[Given text]
In 2011, Horton won his third American Cup all-around title and was captain of the U.S. team that won the bronze medal at the 2011 World Artistic Gymnastics Championships. Although qualifying fifth all-around in the preliminary round, he was edged out by teammates Danell Leyva and John Orozco (only two athletes from each country were allowed to compete in individual event finals). Regarding this, he said "I didn't make the all-around final because two of my teammates are freakin' awesome at gymnastics – but it doesn't matter, because I'm all about the team". During the team final, he landed badly on the vault, injuring his left foot, but continued to compete. The next day he could not walk, yet after treatment competed on the rings. On returning home, it was discovered that the injury was worse than previously thought, with a torn ligament and two broken bones in a foot that would require surgery. Despite this setback in his training, he told media that it could make him stronger gymnast because '[he would] have an opportunity to get really strong on the other four events.'

In 2012, Horton qualified for the men's artistic gymnastics 2012 London Olympic team. The New York Times stated that the team roster was "considered so good that it could be the first United States men's team to win gold since the 1984 Los Angeles Games." The team finished fifth, while Horton's best result in an individual event final was sixth place on the horizontal bar.

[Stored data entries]
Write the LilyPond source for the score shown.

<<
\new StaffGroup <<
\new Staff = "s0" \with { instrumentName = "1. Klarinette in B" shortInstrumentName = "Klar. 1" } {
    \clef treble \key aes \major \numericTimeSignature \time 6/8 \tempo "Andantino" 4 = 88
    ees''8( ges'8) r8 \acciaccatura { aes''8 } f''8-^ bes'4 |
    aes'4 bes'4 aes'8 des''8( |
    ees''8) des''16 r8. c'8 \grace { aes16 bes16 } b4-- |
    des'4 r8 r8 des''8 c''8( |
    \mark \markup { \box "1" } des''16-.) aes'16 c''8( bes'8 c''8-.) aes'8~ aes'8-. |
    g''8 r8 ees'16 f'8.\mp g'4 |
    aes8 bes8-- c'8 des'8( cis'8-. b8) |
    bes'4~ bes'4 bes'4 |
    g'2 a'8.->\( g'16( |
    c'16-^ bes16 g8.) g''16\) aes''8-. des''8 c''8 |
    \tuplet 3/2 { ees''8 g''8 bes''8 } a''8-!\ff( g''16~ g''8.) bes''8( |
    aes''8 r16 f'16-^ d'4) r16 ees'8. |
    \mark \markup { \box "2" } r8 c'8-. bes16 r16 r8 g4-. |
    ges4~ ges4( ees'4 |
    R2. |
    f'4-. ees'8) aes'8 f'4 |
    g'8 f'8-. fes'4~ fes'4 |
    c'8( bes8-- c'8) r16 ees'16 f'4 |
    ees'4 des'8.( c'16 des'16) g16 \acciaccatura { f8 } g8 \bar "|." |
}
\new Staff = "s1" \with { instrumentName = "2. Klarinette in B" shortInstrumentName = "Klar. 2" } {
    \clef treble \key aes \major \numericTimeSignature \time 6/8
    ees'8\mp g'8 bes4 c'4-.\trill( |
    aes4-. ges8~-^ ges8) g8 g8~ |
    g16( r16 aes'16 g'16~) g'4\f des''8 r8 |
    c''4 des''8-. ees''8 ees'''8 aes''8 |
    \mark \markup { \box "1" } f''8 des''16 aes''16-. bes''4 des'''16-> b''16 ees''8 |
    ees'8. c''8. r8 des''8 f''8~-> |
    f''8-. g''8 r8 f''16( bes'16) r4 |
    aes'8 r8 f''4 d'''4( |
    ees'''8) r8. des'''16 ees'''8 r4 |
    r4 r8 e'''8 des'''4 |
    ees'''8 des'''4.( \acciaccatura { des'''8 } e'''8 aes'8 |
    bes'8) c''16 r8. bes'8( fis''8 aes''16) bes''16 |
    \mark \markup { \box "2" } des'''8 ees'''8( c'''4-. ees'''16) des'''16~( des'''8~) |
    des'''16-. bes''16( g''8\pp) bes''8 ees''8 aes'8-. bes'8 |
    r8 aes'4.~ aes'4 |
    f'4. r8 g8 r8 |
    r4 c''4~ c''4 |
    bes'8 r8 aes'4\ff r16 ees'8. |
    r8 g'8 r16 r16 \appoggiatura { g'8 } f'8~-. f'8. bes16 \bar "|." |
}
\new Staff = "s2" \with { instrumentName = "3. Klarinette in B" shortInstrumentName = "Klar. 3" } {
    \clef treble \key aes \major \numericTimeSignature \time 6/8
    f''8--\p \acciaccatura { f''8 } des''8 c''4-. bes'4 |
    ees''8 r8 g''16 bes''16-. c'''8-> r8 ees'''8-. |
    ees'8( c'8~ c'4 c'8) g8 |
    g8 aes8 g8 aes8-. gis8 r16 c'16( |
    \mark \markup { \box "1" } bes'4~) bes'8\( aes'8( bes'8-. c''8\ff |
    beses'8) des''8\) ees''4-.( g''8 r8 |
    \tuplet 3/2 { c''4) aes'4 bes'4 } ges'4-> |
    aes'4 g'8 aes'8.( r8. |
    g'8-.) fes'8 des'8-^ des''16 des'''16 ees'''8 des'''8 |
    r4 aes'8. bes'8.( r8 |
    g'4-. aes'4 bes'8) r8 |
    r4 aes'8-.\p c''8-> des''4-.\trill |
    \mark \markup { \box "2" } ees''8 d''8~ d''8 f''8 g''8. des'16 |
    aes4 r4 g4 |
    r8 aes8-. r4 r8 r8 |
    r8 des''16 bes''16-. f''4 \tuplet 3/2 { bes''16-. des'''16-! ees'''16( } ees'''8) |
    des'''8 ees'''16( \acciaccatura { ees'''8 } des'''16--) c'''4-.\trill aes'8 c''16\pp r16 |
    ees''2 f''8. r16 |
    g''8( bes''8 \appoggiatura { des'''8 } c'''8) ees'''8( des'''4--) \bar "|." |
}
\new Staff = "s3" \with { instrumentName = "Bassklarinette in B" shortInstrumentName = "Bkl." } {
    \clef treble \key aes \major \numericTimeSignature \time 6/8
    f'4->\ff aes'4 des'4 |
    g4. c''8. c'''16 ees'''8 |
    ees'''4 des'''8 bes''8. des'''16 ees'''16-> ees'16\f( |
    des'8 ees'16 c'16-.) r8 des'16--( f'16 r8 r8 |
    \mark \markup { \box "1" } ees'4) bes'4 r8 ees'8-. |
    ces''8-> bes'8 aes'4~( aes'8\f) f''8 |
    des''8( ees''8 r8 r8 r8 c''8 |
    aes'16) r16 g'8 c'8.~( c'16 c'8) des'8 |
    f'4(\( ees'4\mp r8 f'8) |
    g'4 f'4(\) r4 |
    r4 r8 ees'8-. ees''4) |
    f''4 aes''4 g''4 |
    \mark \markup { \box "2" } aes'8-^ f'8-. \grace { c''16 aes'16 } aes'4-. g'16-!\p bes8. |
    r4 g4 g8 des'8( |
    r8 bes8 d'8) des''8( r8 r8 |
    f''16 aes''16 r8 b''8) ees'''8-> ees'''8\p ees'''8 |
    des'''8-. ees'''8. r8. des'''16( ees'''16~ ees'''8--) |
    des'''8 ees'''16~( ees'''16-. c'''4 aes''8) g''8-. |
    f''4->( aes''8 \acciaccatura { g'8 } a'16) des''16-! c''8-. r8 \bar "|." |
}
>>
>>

[What is expected]
Extend the passage about Horton's gymnastics career, picking up directly after its final sentence.

[Exercise answer]
==Awards==
- 2008 NCAA Nissen-Emery Award winner
- 2008 USA Gymnastics Men's Athlete of the Year
- Nominated for 2008 James E. Sullivan Award.

==Personal life==
Horton performed alongside his 2008 Beijing Olympic teammates at The 2008 Tour of Gymnastics Superstars. The tour began on September 7, 2008 and concluded on November 16. The dance sets had a mix of hip-hop and contemporary dance with gymnastic elements.

Horton has competed on three seasons of American Ninja Warrior. In Season 6 (2014), he failed on the 5th obstacle, the ring toss, in the Dallas qualifying course. He became "the shortest man to ever make it to the top of the warped wall" as a walk-on to the Houston qualifying course for Season 7 (2015). He finished in 13th place with a time of 3:30.32. In Season 9, Horton's 4:27.28 finish gave him the 14th fastest time on the San Antonio qualifying course.

On June 20, 2009, Horton married Haley DeProspero, M.D., a former gymnast for the University of Oklahoma.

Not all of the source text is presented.